ЭА: Да я как-то не интересовался. Я как тигр – как только у меня рождаются детеныши, я перестаю ими интересоваться. Я уже хочу заниматься следующим проектом. Но сейчас по всему свету уже реализовано множество проектов, основанных на этой идее. Конечно же, в Сингапуре, но там хотя бы признают мою роль – правительство Сингапура недавно выпустило книгу о вкладе их города в дело зелёной архитектуры, и меня попросили написать предисловие.
– Вы могли бы назвать дом Каса де Ретиро своим манифестом?
– Он стал манифестом после того, как был изобретён. Да, позднее я использовал идеи, проявившиеся там, в других проектах – в том числе в Фукуоке, где я также использовал землю как изоляционный материал и вернул городу 100% земли из-под пятна застройки, покрыв ею кровлю. Это очень практично и экологично. Каса де Ретиро сделан так, что кажется частью ландшафта, но он полностью построен поверх и затем покрыт землей сверху и на некоторых боковых стенах. Дом это сад, а сад это искусство. Сад не джунгли, так ведь? Его создает человек [смеется].
Консерватория Lucille Halsell в ботаническом саду Сан-Антонио, 1982-1988 © Emilio Ambasz
Моё ars poetica – «зелёное поверх серого». Своей архитектурой я стремлюсь показать путь сближения Природы и Архитектуры. Я всегда стараюсь делать так, чтобы мои здания возвращали что-то обществу – в форме садов, к примеру, компенсирующих участок земли, занятый постройкой.

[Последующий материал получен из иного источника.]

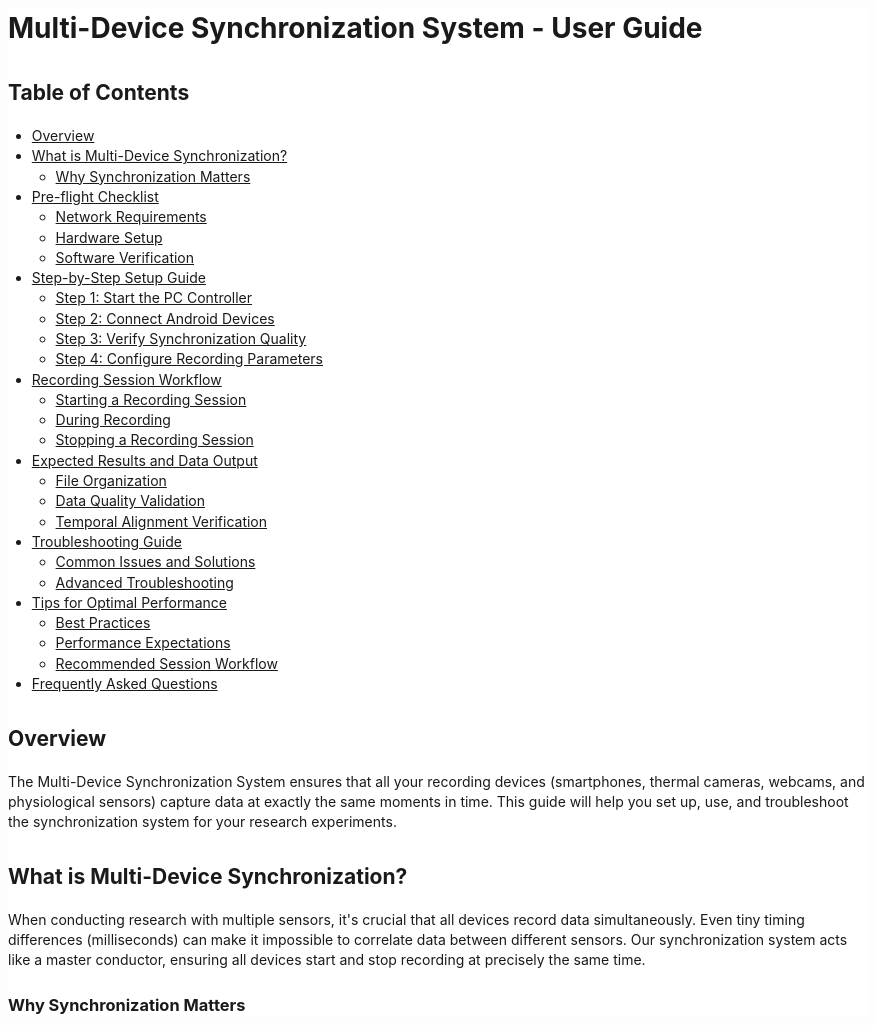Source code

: # Multi-Device Synchronization System - User Guide

## Table of Contents

- [Overview](#overview)
- [What is Multi-Device Synchronization?](#what-is-multi-device-synchronization)
  - [Why Synchronization Matters](#why-synchronization-matters)
- [Pre-flight Checklist](#pre-flight-checklist)
  - [Network Requirements](#network-requirements)
  - [Hardware Setup](#hardware-setup)
  - [Software Verification](#software-verification)
- [Step-by-Step Setup Guide](#step-by-step-setup-guide)
  - [Step 1: Start the PC Controller](#step-1-start-the-pc-controller)
  - [Step 2: Connect Android Devices](#step-2-connect-android-devices)
  - [Step 3: Verify Synchronization Quality](#step-3-verify-synchronization-quality)
  - [Step 4: Configure Recording Parameters](#step-4-configure-recording-parameters)
- [Recording Session Workflow](#recording-session-workflow)
  - [Starting a Recording Session](#starting-a-recording-session)
  - [During Recording](#during-recording)
  - [Stopping a Recording Session](#stopping-a-recording-session)
- [Expected Results and Data Output](#expected-results-and-data-output)
  - [File Organization](#file-organization)
  - [Data Quality Validation](#data-quality-validation)
  - [Temporal Alignment Verification](#temporal-alignment-verification)
- [Troubleshooting Guide](#troubleshooting-guide)
  - [Common Issues and Solutions](#common-issues-and-solutions)
  - [Advanced Troubleshooting](#advanced-troubleshooting)
- [Tips for Optimal Performance](#tips-for-optimal-performance)
  - [Best Practices](#best-practices)
  - [Performance Expectations](#performance-expectations)
  - [Recommended Session Workflow](#recommended-session-workflow)
- [Frequently Asked Questions](#frequently-asked-questions)

## Overview

The Multi-Device Synchronization System ensures that all your recording devices (smartphones, thermal cameras, webcams, and physiological sensors) capture data at exactly the same moments in time. This guide will help you set up, use, and troubleshoot the synchronization system for your research experiments.

## What is Multi-Device Synchronization?

When conducting research with multiple sensors, it's crucial that all devices record data simultaneously. Even tiny timing differences (milliseconds) can make it impossible to correlate data between different sensors. Our synchronization system acts like a master conductor, ensuring all devices start and stop recording at precisely the same time.

### Why Synchronization Matters
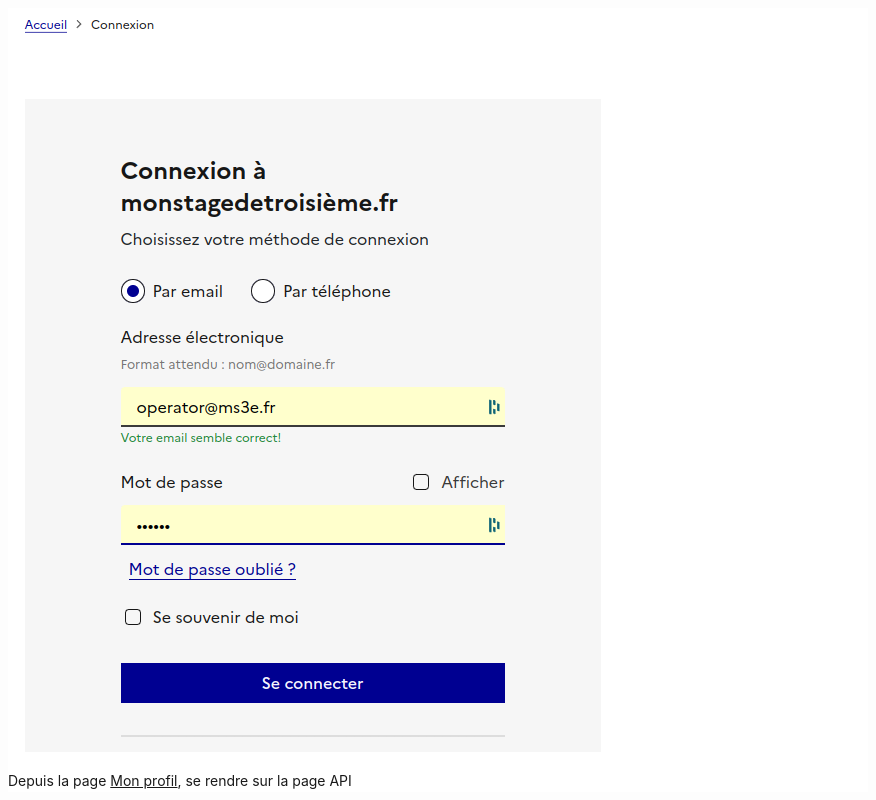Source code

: ![](screenshots/login.png)

Depuis la page [Mon profil](https://www.monstagedetroisieme.fr/mon-compte), se rendre sur la page API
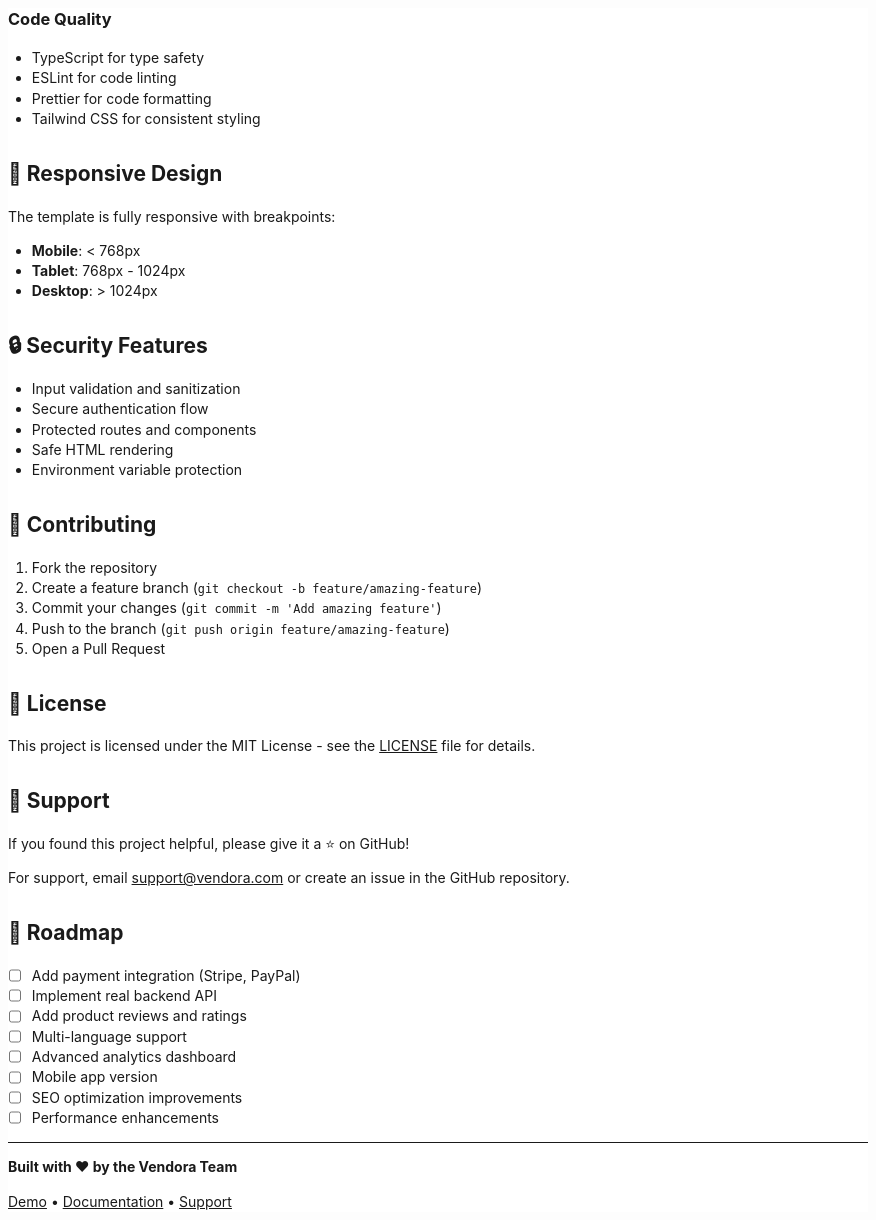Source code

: ### Code Quality

- TypeScript for type safety
- ESLint for code linting
- Prettier for code formatting
- Tailwind CSS for consistent styling

## 📱 Responsive Design

The template is fully responsive with breakpoints:
- **Mobile**: < 768px
- **Tablet**: 768px - 1024px  
- **Desktop**: > 1024px

## 🔒 Security Features

- Input validation and sanitization
- Secure authentication flow
- Protected routes and components
- Safe HTML rendering
- Environment variable protection

## 🤝 Contributing

1. Fork the repository
2. Create a feature branch (`git checkout -b feature/amazing-feature`)
3. Commit your changes (`git commit -m 'Add amazing feature'`)
4. Push to the branch (`git push origin feature/amazing-feature`)
5. Open a Pull Request

## 📄 License

This project is licensed under the MIT License - see the [LICENSE](LICENSE) file for details.

## 💖 Support

If you found this project helpful, please give it a ⭐ on GitHub!

For support, email support@vendora.com or create an issue in the GitHub repository.

## 🎯 Roadmap

- [ ] Add payment integration (Stripe, PayPal)
- [ ] Implement real backend API
- [ ] Add product reviews and ratings
- [ ] Multi-language support
- [ ] Advanced analytics dashboard
- [ ] Mobile app version
- [ ] SEO optimization improvements
- [ ] Performance enhancements

---

**Built with ❤️ by the Vendora Team**

[Demo](https://vendora-demo.vercel.app) • [Documentation](https://docs.vendora.com) • [Support](mailto:support@vendora.com)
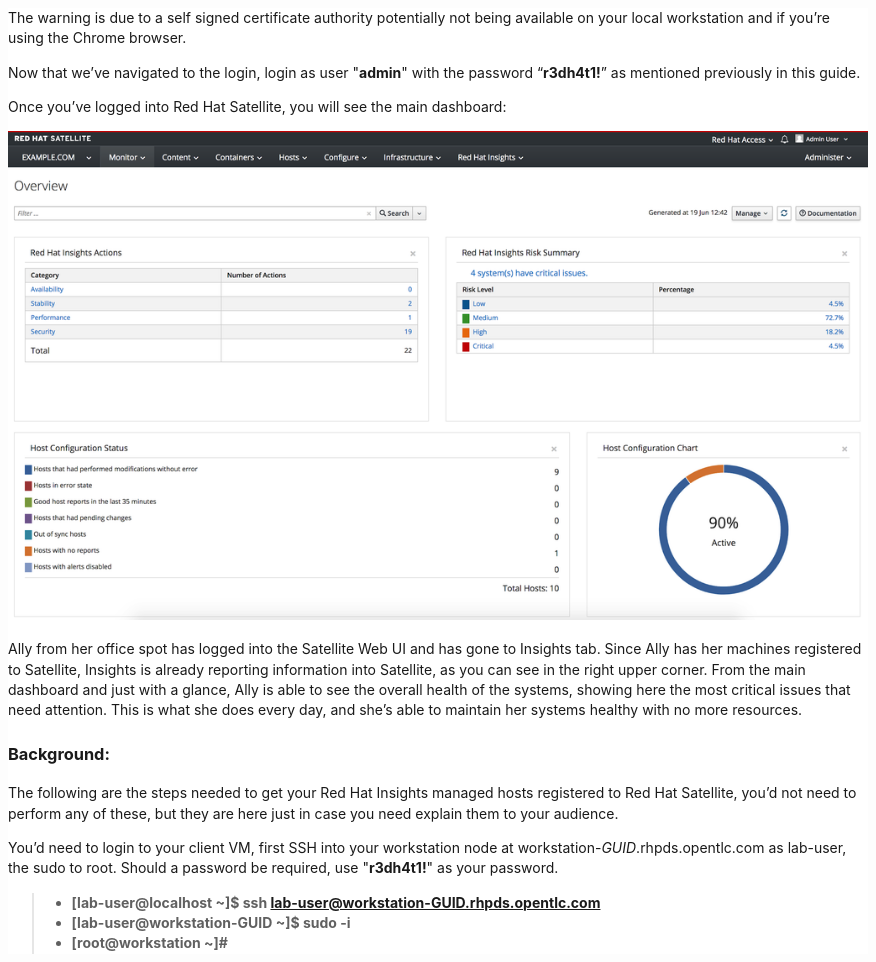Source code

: The warning is due to a self signed certificate authority potentially not being available on your local workstation and if you’re using the Chrome browser.

Now that we’ve navigated to the login, login as user "**admin**" with the password “**r3dh4t1!**” as mentioned previously in this guide.

Once you’ve logged into Red Hat Satellite, you will see the main dashboard:

![image alt text](images/image_3.png)

Ally from her office spot has logged into the Satellite Web UI and has gone to Insights tab. Since Ally has her machines registered to Satellite, Insights is already reporting information into Satellite, as you can see in the right upper corner. From the main dashboard and just with a glance, Ally is able to see the overall health of the systems, showing here the most critical issues that need attention. This is what she does every day, and she’s able to maintain her systems healthy with no more resources.

### **Background**:

The following are the steps needed to get your Red Hat Insights managed hosts registered to Red Hat Satellite, you’d not need to perform any of these, but they are here just in case you need explain them to your audience.  

You’d need to login to your client VM, first SSH into your workstation node at workstation-*GUID*.rhpds.opentlc.com as lab-user, the sudo to root. Should a password be required, use "**r3dh4t1!**" as  your password. 

> * **[lab-user@localhost ~]$ ssh lab-user@workstation-GUID.rhpds.opentlc.com**
> * **[lab-user@workstation-GUID ~]$ sudo -i**
> * **[root@workstation ~]#**
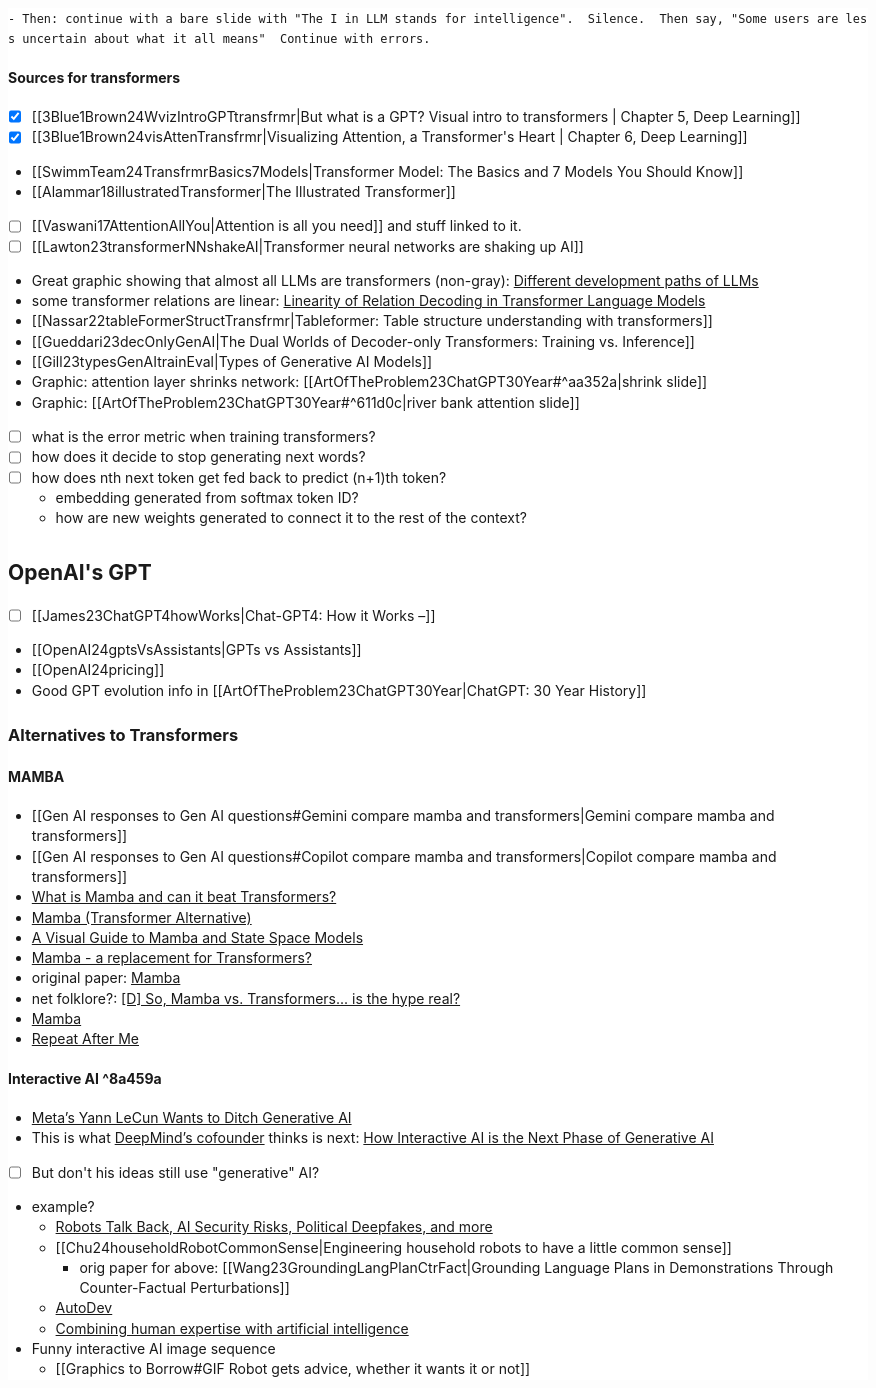 	- Then: continue with a bare slide with "The I in LLM stands for intelligence".  Silence.  Then say, "Some users are less uncertain about what it all means"  Continue with errors.
#### Sources for transformers
- [x] [[3Blue1Brown24WvizIntroGPTtransfrmr|But what is a GPT?  Visual intro to transformers | Chapter 5, Deep Learning]]
- [x] [[3Blue1Brown24visAttenTransfrmr|Visualizing Attention, a Transformer's Heart | Chapter 6, Deep Learning]]
- [[SwimmTeam24TransfrmrBasics7Models|Transformer Model: The Basics and 7 Models You Should Know]]
- [[Alammar18illustratedTransformer|The Illustrated Transformer]]
- [ ] [[Vaswani17AttentionAllYou|Attention is all you need]] and stuff linked to it.
- [ ] [[Lawton23transformerNNshakeAI|Transformer neural networks are shaking up AI]]
- Great graphic showing that almost all LLMs are transformers (non-gray): [Different development paths of LLMs](zotero://select/library/items/NB8W5BEQ)
- some transformer relations are linear: [Linearity of Relation Decoding in Transformer Language Models](zotero://select/library/items/DVGHCSKL)
- [[Nassar22tableFormerStructTransfrmr|Tableformer: Table structure understanding with transformers]]
- [[Gueddari23decOnlyGenAI|The Dual Worlds of Decoder-only Transformers: Training vs. Inference]]
- [[Gill23typesGenAItrainEval|Types of Generative AI Models]]
- Graphic: attention layer shrinks network: [[ArtOfTheProblem23ChatGPT30Year#^aa352a|shrink slide]]
- Graphic: [[ArtOfTheProblem23ChatGPT30Year#^611d0c|river bank attention slide]]
- [ ] what is the error metric when training transformers?
- [ ] how does it decide to stop generating next words?
- [ ] how does nth next token get fed back to predict (n+1)th token?
	- embedding generated from softmax token ID?
	- how are new weights generated to connect it to the rest of the context?
## OpenAI's GPT
- [ ] [[James23ChatGPT4howWorks|Chat-GPT4: How it Works –]]
- [[OpenAI24gptsVsAssistants|GPTs vs Assistants]]
- [[OpenAI24pricing]]
- Good GPT evolution info in [[ArtOfTheProblem23ChatGPT30Year|ChatGPT: 30 Year History]]
### Alternatives to Transformers
#### MAMBA
- [[Gen AI responses to Gen AI questions#Gemini compare mamba and transformers|Gemini compare mamba and transformers]]
- [[Gen AI responses to Gen AI questions#Copilot compare mamba and transformers|Copilot compare mamba and transformers]]
- [What is Mamba and can it beat Transformers?](zotero://select/library/items/FSSVP76C)
- [Mamba (Transformer Alternative)](zotero://select/library/items/FPFG4DN9)
- [A Visual Guide to Mamba and State Space Models](zotero://select/library/items/XH5SFJAB)
- [Mamba - a replacement for Transformers?](zotero://select/library/items/TIEA4D5B)
- original paper: [Mamba](zotero://select/library/items/HSC7WLEW)
- net folklore?: [[D] So, Mamba vs. Transformers... is the hype real?](zotero://select/library/items/EDVMUHKV)
- [Mamba](zotero://select/library/items/GNJEMJ3Q)
- [Repeat After Me](zotero://select/library/items/MFVLI3UX)
#### Interactive AI ^8a459a
- [Meta’s Yann LeCun Wants to Ditch Generative AI](zotero://select/library/items/SUISKUY6)
- This is what [DeepMind’s cofounder](zotero://select/library/items/9WP87AF4) thinks is next: [How Interactive AI is the Next Phase of Generative AI](zotero://select/library/items/JXKSR2UN)
- [ ] But don't his ideas still use "generative" AI?
- example? 
	- [Robots Talk Back, AI Security Risks, Political Deepfakes, and more](zotero://select/library/items/QUV7MR9D)
	- [[Chu24householdRobotCommonSense|Engineering household robots to have a little common sense]]
		- orig paper for above: [[Wang23GroundingLangPlanCtrFact|Grounding Language Plans in Demonstrations Through Counter-Factual Perturbations]]
	- [AutoDev](zotero://select/library/items/59T9XG2D)
	- [Combining human expertise with artificial intelligence](zotero://select/library/items/HC4WACWJ)
- Funny interactive AI image sequence
	- [[Graphics to Borrow#GIF Robot gets advice, whether it wants it or not]]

– Я хотел бы закончить вашей же цитатой: «Я всегда верил в то, что архитектура есть акт мифотворческого воображения. Настоящая архитектура начинается после того, как удовлетворены функциональные и поведенческие потребности. Не голод, а именно любовь и страх – а иногда и простое чудо – заставляют нас творить. Культурный и социальный контекст, в котором работает архитектор, постоянно меняется, но, как мне кажется, его основная задача остается неизменной: облечь прагматическое в поэтическую форму».
– Спасибо. Я бы не мог сказать это лучше! [смеется].